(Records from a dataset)
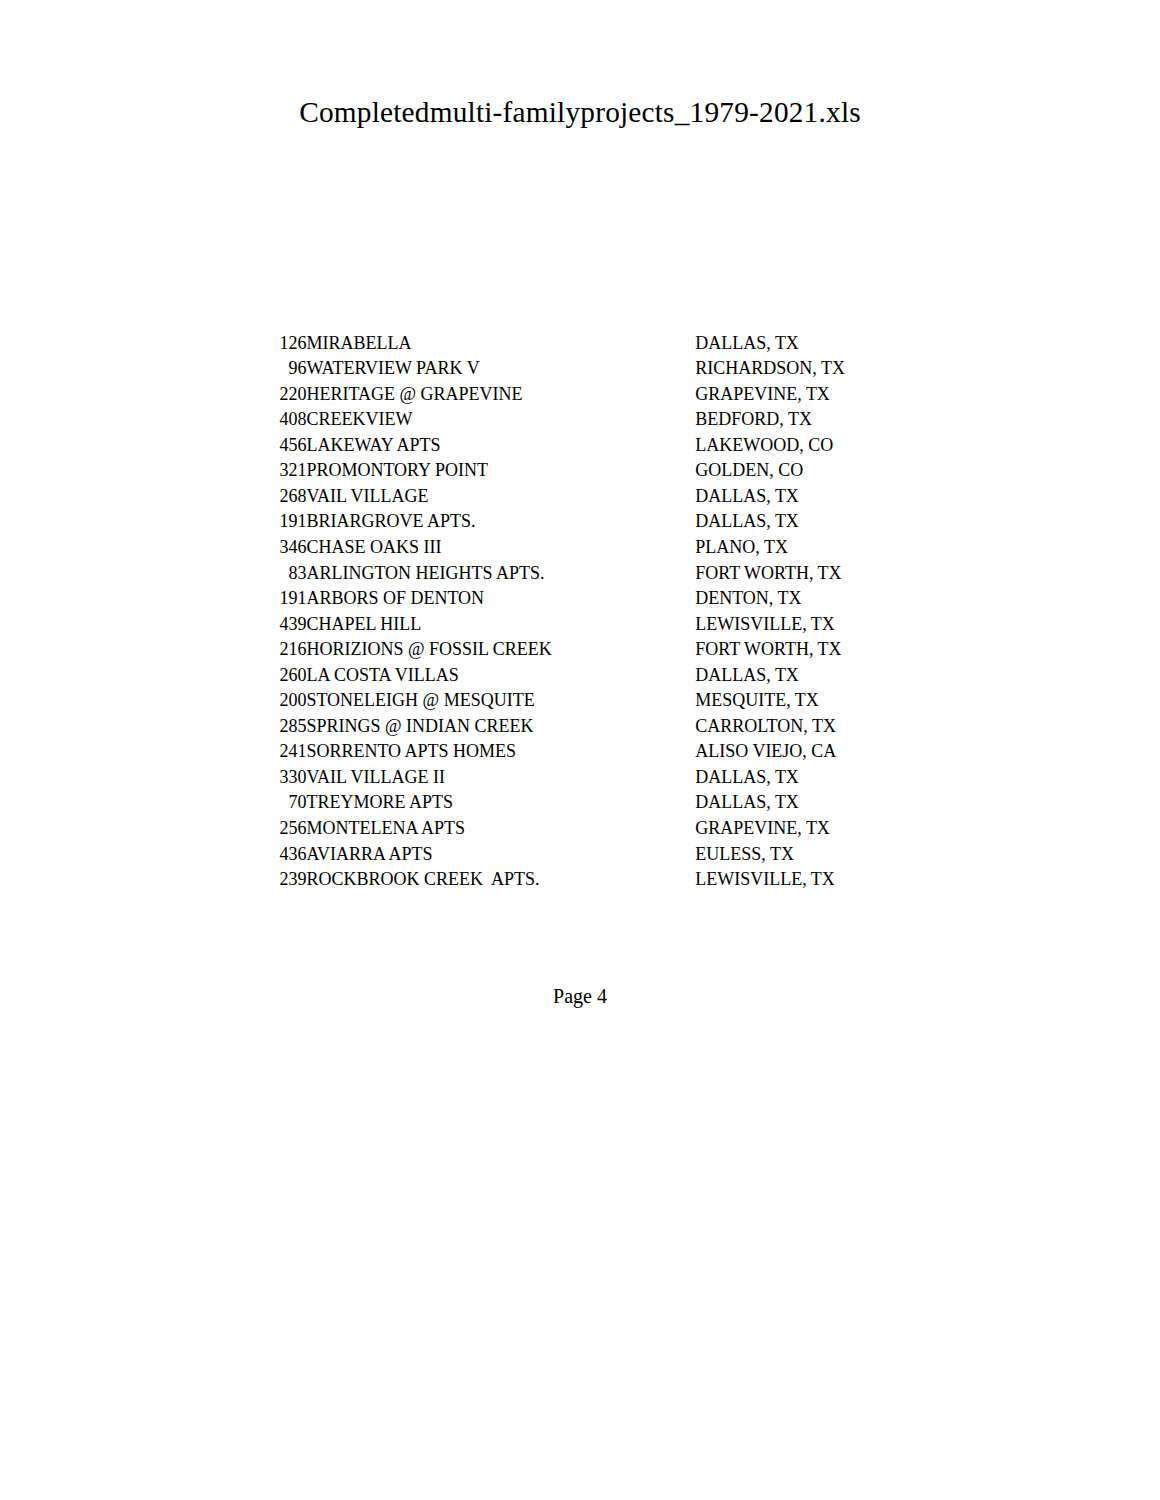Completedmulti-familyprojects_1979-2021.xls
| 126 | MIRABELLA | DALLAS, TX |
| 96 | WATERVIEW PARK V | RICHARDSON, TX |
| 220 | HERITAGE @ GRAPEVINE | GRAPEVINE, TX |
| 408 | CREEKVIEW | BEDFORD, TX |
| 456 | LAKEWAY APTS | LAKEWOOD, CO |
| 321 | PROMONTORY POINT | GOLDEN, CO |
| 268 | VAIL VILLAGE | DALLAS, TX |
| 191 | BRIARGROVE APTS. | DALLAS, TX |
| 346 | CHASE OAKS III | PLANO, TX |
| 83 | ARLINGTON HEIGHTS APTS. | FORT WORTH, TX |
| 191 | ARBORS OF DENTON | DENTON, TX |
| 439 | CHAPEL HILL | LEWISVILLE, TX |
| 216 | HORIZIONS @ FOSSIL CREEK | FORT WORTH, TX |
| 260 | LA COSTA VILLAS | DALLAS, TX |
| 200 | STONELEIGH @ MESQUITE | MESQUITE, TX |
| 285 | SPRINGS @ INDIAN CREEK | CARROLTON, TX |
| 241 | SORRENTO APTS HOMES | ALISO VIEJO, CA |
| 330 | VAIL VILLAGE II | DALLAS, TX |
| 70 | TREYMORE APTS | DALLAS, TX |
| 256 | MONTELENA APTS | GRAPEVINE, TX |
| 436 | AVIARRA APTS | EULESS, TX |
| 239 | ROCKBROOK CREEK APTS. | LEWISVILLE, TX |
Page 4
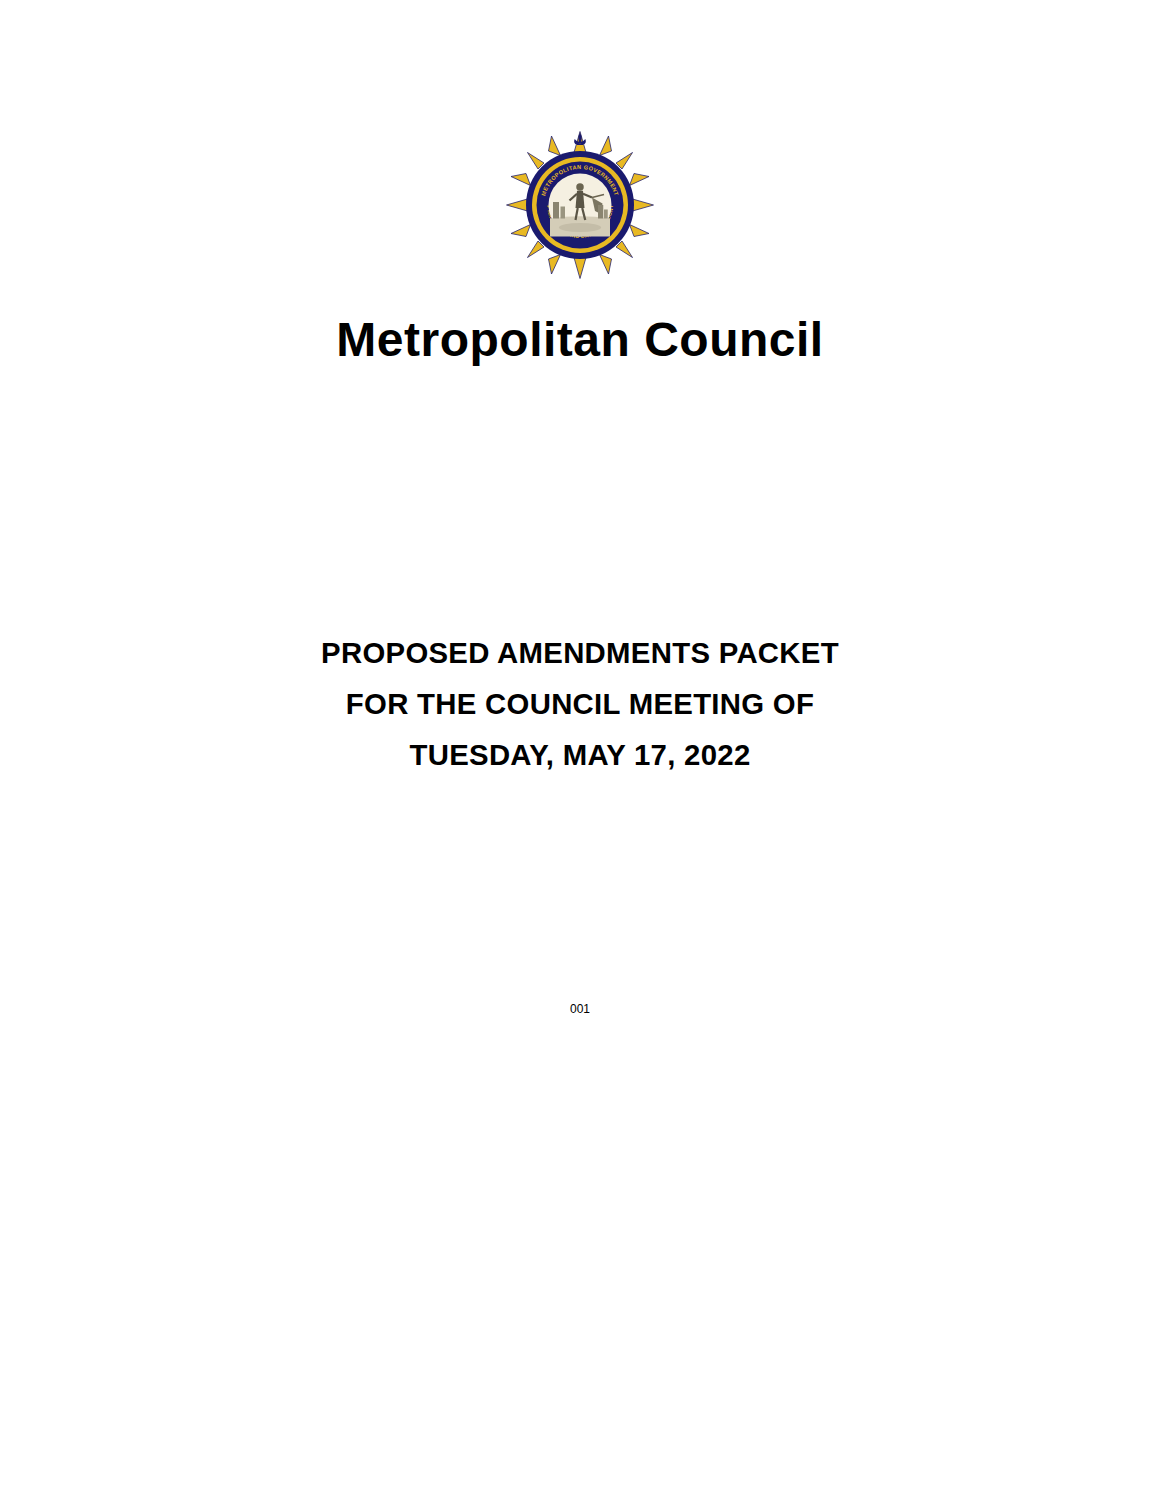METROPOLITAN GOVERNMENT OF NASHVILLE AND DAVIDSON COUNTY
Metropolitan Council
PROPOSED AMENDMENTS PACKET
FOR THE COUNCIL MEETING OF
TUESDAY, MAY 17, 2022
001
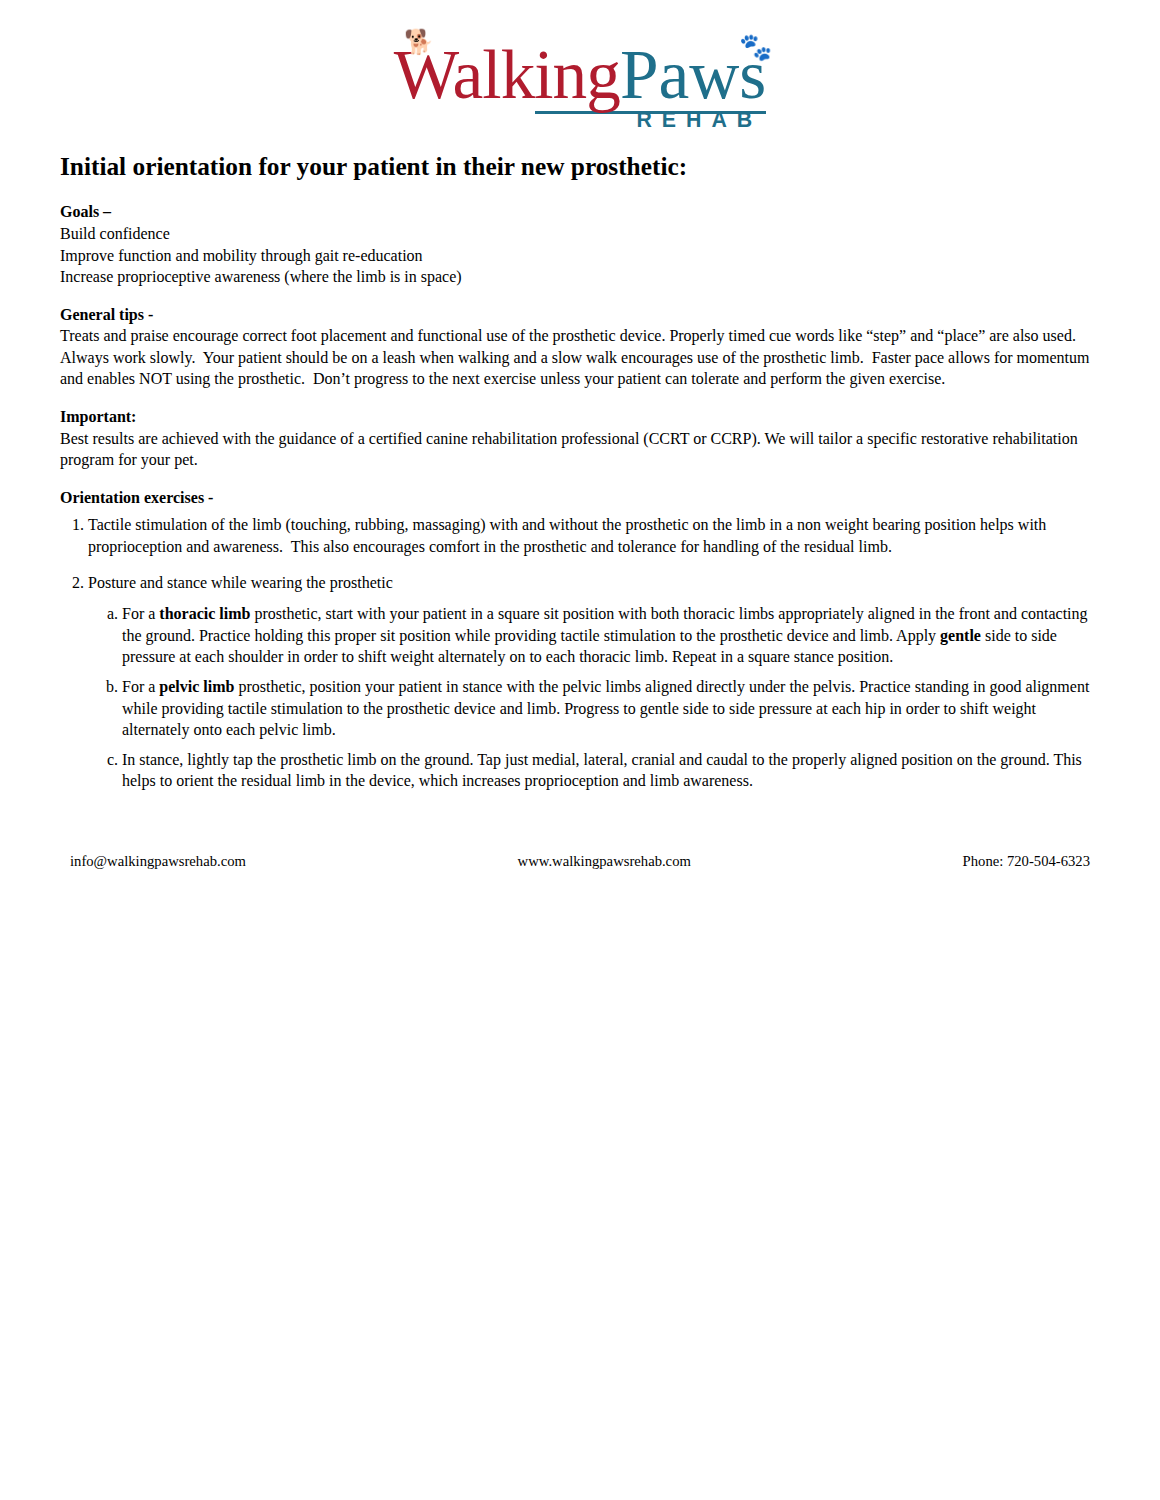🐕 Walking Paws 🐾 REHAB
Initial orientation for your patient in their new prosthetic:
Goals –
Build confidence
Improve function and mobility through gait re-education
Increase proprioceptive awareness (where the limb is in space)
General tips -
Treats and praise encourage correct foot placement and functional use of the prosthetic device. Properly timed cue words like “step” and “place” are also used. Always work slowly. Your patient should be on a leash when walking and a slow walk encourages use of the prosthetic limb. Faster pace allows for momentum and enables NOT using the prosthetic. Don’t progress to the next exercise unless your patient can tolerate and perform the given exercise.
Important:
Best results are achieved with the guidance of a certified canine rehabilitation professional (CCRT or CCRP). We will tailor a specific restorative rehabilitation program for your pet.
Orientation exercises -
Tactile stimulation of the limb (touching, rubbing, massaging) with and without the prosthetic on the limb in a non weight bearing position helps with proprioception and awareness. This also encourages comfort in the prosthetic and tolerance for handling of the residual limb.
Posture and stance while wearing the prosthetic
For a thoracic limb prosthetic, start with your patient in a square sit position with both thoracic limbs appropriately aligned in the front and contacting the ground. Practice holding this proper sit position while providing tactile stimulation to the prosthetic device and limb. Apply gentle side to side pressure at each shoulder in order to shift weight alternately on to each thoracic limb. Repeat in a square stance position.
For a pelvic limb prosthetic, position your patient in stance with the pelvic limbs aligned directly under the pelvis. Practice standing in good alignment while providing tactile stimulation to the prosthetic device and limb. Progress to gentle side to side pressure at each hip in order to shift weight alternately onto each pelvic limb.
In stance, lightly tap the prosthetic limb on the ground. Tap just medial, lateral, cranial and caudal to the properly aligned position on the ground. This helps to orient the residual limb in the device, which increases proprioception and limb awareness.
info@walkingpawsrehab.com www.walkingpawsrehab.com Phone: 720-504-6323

▶ _Task instructions_: Give back every entry verbatim. No pictures belong in the copy.

▶ _Response_:
Completedmulti-familyprojects_1979-2021.xls
| 126 | MIRABELLA | DALLAS, TX |
| 96 | WATERVIEW PARK V | RICHARDSON, TX |
| 220 | HERITAGE @ GRAPEVINE | GRAPEVINE, TX |
| 408 | CREEKVIEW | BEDFORD, TX |
| 456 | LAKEWAY APTS | LAKEWOOD, CO |
| 321 | PROMONTORY POINT | GOLDEN, CO |
| 268 | VAIL VILLAGE | DALLAS, TX |
| 191 | BRIARGROVE APTS. | DALLAS, TX |
| 346 | CHASE OAKS III | PLANO, TX |
| 83 | ARLINGTON HEIGHTS APTS. | FORT WORTH, TX |
| 191 | ARBORS OF DENTON | DENTON, TX |
| 439 | CHAPEL HILL | LEWISVILLE, TX |
| 216 | HORIZIONS @ FOSSIL CREEK | FORT WORTH, TX |
| 260 | LA COSTA VILLAS | DALLAS, TX |
| 200 | STONELEIGH @ MESQUITE | MESQUITE, TX |
| 285 | SPRINGS @ INDIAN CREEK | CARROLTON, TX |
| 241 | SORRENTO APTS HOMES | ALISO VIEJO, CA |
| 330 | VAIL VILLAGE II | DALLAS, TX |
| 70 | TREYMORE APTS | DALLAS, TX |
| 256 | MONTELENA APTS | GRAPEVINE, TX |
| 436 | AVIARRA APTS | EULESS, TX |
| 239 | ROCKBROOK CREEK APTS. | LEWISVILLE, TX |
Page 4
METROPOLITAN GOVERNMENT OF NASHVILLE AND DAVIDSON COUNTY
Metropolitan Council
PROPOSED AMENDMENTS PACKET
FOR THE COUNCIL MEETING OF
TUESDAY, MAY 17, 2022
001
🐕 Walking Paws 🐾 REHAB
Initial orientation for your patient in their new prosthetic:
Goals –
Build confidence
Improve function and mobility through gait re-education
Increase proprioceptive awareness (where the limb is in space)
General tips -
Treats and praise encourage correct foot placement and functional use of the prosthetic device. Properly timed cue words like “step” and “place” are also used. Always work slowly. Your patient should be on a leash when walking and a slow walk encourages use of the prosthetic limb. Faster pace allows for momentum and enables NOT using the prosthetic. Don’t progress to the next exercise unless your patient can tolerate and perform the given exercise.
Important:
Best results are achieved with the guidance of a certified canine rehabilitation professional (CCRT or CCRP). We will tailor a specific restorative rehabilitation program for your pet.
Orientation exercises -
Tactile stimulation of the limb (touching, rubbing, massaging) with and without the prosthetic on the limb in a non weight bearing position helps with proprioception and awareness. This also encourages comfort in the prosthetic and tolerance for handling of the residual limb.
Posture and stance while wearing the prosthetic
For a thoracic limb prosthetic, start with your patient in a square sit position with both thoracic limbs appropriately aligned in the front and contacting the ground. Practice holding this proper sit position while providing tactile stimulation to the prosthetic device and limb. Apply gentle side to side pressure at each shoulder in order to shift weight alternately on to each thoracic limb. Repeat in a square stance position.
For a pelvic limb prosthetic, position your patient in stance with the pelvic limbs aligned directly under the pelvis. Practice standing in good alignment while providing tactile stimulation to the prosthetic device and limb. Progress to gentle side to side pressure at each hip in order to shift weight alternately onto each pelvic limb.
In stance, lightly tap the prosthetic limb on the ground. Tap just medial, lateral, cranial and caudal to the properly aligned position on the ground. This helps to orient the residual limb in the device, which increases proprioception and limb awareness.
info@walkingpawsrehab.com www.walkingpawsrehab.com Phone: 720-504-6323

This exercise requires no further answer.